** Opening Materials provided block **

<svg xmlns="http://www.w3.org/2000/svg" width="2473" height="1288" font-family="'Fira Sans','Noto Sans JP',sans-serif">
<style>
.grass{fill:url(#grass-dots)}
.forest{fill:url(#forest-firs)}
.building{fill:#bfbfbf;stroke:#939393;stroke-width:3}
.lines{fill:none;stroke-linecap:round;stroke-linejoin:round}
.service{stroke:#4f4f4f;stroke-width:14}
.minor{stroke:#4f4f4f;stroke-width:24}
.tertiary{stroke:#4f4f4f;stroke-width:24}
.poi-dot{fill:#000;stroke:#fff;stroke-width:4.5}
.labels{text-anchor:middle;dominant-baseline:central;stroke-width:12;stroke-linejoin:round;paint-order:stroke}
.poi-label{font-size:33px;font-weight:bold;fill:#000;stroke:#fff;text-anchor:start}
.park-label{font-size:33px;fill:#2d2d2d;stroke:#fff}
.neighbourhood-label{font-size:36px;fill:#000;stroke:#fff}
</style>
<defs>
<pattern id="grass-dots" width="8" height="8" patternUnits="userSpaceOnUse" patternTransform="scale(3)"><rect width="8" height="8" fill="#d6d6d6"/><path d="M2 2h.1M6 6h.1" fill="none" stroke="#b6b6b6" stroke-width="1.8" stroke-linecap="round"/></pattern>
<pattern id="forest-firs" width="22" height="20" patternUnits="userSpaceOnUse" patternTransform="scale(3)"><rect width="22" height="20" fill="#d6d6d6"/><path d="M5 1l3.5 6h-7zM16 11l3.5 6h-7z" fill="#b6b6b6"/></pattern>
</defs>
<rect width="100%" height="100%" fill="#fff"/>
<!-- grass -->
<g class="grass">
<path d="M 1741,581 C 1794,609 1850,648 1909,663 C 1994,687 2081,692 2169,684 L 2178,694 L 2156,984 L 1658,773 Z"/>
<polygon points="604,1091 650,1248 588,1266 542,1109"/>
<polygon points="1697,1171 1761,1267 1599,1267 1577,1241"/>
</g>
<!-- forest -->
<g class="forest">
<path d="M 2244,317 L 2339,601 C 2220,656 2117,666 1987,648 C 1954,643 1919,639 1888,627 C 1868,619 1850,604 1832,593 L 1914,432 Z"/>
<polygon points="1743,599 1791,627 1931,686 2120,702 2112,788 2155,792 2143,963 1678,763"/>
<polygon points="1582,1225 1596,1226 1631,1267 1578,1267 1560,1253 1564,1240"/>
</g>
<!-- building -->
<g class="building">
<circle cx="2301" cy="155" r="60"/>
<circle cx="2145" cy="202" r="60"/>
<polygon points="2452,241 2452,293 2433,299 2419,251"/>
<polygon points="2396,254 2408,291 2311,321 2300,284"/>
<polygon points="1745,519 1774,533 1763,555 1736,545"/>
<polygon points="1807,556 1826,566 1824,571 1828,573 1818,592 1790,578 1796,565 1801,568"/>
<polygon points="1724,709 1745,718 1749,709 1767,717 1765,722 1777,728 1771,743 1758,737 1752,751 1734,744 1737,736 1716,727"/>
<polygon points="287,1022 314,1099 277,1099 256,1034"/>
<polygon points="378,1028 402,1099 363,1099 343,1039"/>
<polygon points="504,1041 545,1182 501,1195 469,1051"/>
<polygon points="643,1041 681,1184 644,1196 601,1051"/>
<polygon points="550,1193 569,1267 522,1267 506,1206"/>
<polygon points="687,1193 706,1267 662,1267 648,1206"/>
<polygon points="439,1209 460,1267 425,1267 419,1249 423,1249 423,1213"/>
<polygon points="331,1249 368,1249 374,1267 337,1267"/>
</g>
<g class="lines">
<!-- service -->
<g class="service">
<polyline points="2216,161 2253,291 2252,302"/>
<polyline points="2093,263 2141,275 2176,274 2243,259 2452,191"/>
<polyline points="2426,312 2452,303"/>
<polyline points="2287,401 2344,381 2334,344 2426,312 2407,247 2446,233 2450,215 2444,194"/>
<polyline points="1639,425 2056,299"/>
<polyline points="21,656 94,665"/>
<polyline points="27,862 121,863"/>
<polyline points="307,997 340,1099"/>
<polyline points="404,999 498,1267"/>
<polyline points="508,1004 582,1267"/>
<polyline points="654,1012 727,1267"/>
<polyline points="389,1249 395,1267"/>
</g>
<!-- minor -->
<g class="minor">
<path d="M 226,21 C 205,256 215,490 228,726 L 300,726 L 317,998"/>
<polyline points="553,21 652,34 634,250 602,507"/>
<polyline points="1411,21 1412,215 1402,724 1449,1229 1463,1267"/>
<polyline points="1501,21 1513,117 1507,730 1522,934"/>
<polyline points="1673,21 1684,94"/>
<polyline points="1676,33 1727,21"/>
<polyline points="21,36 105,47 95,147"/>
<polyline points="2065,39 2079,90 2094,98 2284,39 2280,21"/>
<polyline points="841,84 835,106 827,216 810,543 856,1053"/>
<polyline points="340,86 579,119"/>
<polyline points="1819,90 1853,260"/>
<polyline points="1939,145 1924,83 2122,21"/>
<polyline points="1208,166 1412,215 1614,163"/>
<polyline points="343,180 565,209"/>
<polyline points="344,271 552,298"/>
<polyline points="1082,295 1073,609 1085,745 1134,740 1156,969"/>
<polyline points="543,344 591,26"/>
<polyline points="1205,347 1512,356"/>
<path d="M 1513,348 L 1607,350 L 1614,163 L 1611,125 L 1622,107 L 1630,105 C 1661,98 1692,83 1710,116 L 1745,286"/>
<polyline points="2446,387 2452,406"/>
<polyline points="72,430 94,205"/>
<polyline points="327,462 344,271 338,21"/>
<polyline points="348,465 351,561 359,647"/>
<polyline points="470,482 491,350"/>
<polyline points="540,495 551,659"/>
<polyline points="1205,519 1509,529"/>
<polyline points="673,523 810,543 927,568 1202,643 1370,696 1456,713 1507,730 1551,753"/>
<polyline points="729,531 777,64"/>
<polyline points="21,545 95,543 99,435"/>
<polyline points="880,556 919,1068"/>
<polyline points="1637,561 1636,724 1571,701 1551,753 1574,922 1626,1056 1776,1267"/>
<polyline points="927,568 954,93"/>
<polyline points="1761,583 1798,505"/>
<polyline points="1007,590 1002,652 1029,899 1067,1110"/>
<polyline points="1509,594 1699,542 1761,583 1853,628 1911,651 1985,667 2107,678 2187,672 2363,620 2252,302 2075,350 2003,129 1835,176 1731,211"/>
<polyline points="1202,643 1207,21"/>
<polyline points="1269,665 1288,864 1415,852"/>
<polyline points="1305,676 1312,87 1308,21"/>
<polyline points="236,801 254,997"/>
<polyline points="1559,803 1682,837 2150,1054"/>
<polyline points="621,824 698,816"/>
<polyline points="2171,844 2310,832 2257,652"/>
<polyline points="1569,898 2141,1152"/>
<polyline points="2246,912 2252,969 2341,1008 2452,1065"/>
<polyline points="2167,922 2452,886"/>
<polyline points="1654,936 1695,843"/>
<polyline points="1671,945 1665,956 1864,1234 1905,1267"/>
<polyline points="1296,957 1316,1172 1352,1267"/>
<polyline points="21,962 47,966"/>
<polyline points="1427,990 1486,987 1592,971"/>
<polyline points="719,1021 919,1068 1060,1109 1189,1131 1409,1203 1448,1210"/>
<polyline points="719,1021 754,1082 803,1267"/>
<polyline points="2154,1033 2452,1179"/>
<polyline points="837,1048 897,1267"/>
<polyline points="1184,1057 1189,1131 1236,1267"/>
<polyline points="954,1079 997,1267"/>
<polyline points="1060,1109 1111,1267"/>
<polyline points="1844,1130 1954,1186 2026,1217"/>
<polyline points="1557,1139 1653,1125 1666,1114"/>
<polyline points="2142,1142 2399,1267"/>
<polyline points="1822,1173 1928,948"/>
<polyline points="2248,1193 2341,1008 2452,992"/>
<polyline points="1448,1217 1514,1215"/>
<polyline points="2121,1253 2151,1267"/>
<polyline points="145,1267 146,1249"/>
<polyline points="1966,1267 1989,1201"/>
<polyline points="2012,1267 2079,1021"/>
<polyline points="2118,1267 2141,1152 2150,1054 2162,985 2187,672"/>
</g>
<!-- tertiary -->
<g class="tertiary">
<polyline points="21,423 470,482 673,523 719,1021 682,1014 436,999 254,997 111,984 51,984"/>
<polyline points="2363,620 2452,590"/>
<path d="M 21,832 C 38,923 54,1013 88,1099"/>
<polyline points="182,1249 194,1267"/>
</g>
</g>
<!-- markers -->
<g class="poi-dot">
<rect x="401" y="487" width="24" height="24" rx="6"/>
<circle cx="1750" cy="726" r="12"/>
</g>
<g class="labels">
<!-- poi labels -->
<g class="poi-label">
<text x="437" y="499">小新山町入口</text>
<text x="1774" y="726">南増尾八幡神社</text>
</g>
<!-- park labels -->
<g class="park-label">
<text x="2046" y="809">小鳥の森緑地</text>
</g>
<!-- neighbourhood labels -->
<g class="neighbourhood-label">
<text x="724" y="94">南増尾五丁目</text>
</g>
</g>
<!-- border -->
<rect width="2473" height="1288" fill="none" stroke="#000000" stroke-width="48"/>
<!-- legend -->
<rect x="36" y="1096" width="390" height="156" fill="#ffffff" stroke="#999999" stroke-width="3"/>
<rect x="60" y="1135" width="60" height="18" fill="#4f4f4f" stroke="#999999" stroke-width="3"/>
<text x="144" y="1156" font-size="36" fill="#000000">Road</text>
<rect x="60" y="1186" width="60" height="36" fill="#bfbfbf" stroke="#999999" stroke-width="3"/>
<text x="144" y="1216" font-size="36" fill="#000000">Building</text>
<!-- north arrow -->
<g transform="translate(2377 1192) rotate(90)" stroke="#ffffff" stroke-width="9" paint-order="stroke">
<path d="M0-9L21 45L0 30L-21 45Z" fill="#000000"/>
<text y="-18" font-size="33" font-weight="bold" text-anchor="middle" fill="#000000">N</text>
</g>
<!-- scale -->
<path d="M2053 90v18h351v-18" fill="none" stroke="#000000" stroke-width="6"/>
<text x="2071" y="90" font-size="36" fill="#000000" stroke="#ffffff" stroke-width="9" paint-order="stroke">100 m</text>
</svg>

** Closing Materials provided block **

Work required
Check each line of the entries above, and show every one holding the word "middle".

Reply to the exercise
.labels{text-anchor:middle;dominant-baseline:central;stroke-width:12;stroke-linejoin:round;paint-order:stroke}
<text y="-18" font-size="33" font-weight="bold" text-anchor="middle" fill="#000000">N</text>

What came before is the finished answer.